Published daily by the Lowy Institute

Aid and the new face of entrepreneurship 

Backing local entrepreneurs helps redefine the assumption that informal-sector employment is fundamentally precarious.

Photo: USAID/Flickr
Photo: USAID/Flickr
Published 12 Jul 2018 

This article is based on episodes 5 and 6 of the Good Will Hunters podcast.

Most would agree that “entrepreneurship” has been a business buzzword for quite some time. Less apparent is how entrepreneurship is redefining the informal economy, especially in developing countries.

Last week I spoke to Caitlin Barrett, CEO of Love Mercy Foundation, an organisation partnering with women in northern Uganda to develop sustainable livelihoods. The women are given seed loans for up to five years. During this time, they grow crops, sell their produce, and are encouraged to purchase higher-value investments with their income, such as a bull.

There is no clear point where an entrepreneurial venture that originated in the informal sector becomes a formal-sector entity.

They also participate in financial cooperatives, or social safety nets, that each woman contributes to periodically. If someone suddenly requires a loan, they can borrow from the financial cooperative and repay it over time.

The program is working remarkably well. After five years, the expectation is that the women in the program have developed a sustainable livelihood and no longer require seed loans.

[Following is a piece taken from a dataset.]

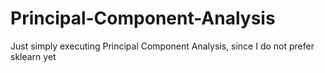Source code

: # Principal-Component-Analysis
Just simply executing Principal Component Analysis, since I do not prefer sklearn yet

One of the greatest barriers to the success of the program in northern Uganda is access to markets. Due to the conflict that plagued the country, infrastructure development has been slow in the north. It is hoped that this will change in the years ahead, but in the meantime, logistical challenges such as road access to markets to buy seeds and sell produce remain a hurdle for local entrepreneurs.

In contrast to the Love Mercy model, the organisation YGAP (Youth Generation Against Poverty) has been investing in “impact entrepreneurs” since its inception in 2008. In that time, the organisation has supported 397 entrepreneurs. The program works by identifying and supporting early-stage entrepreneurs and working with them to grow their venture and develop a sustainable livelihood. YGAP works in Australia, Bangladesh, South Africa, and Kenya, and recently entered the Pacific islands.

Former CEO and founder of YGAP Elliot Costello advocates for supporting local entrepreneurship, on the basis that local people know best what is in their interests. It seems obvious, but the question of who in a community to invest in, whether through grants, loans, or another modality, is often a point of contention. Love Mercy and YGAP both invest in entrepreneurs.

There is no distinct difference between an entrepreneur in the informal economy and an entrepreneur in the formal economy, so perhaps the formal versus informal binary is largely redundant when discussing entrepreneurship. There is no clear point where an entrepreneurial venture that originated in the informal sector becomes a formal-sector entity.

The point remains that choosing entrepreneurship over formal-sector employment carries greater risks, particularly in the early stages. There is the risk of a prolonged period without an income, or lacking the safety nets that sometimes come with formal employment, such as insurance or food allowances. Yet successful entrepreneurship has the power to transform not only the life of the entrepreneur, but also the lives of all people associated with the entrepreneur.

While Love Mercy and YGAP have different approaches, both achieve similar ends: they nurture early-stage entrepreneurship by providing the support that is often absent in the informal economy. They work with entrepreneurs to grow their ventures until such time that they are no longer needed and can move their support to another entrepreneur.

Entrepreneurship has always been the cornerstone of the informal economy, yet what is changing is the support available to early-stage entrepreneurs. This support does not necessarily remove all risk facing entrepreneurs, but it does increase their chance of success.

A few weeks ago, I wrote on entrepreneurship in refugee camps (Resiliency no excuse in refugee crisis), and how the successes of local entrepreneurs can be used as an excuse for government inaction. It is important we recognise that entrepreneurs can be highly successful in their business ventures, but still require a stable macro environment.

Northern Uganda, for instance, has a distinct lack of infrastructure as a result of the civil war that plagued the country. Investment in this infrastructure would enable local entrepreneurship to grow even further. Thus, support for entrepreneurship must go hand in hand with the required macro-level changes. 

The new Global Entrepreneurship Index has been designed by the Global Entrepreneurship and Development Index. Similar to the World Bank’s ease of doing business index, the GEI measures the health of the entrepreneurship ecosystem in 137 countries. Interestingly, Uganda ranked a very low 131, further reinforcing the importance of the work being done by Love Mercy.

Supporting local entrepreneurship has had enormous success for many organisations, including Love Mercy and YGAP. The process of supporting local entrepreneurs helps redefine the assumption that informal-sector employment is fundamentally precarious and isolating. Rather, nurturing local entrepreneurship creates financial value and social value, reduces dependency, and increases capabilities.

Entrepreneurship is a buzzword that has certainly earnt its hype, at the very least in the communities that Love Mercy and YGAP are working in.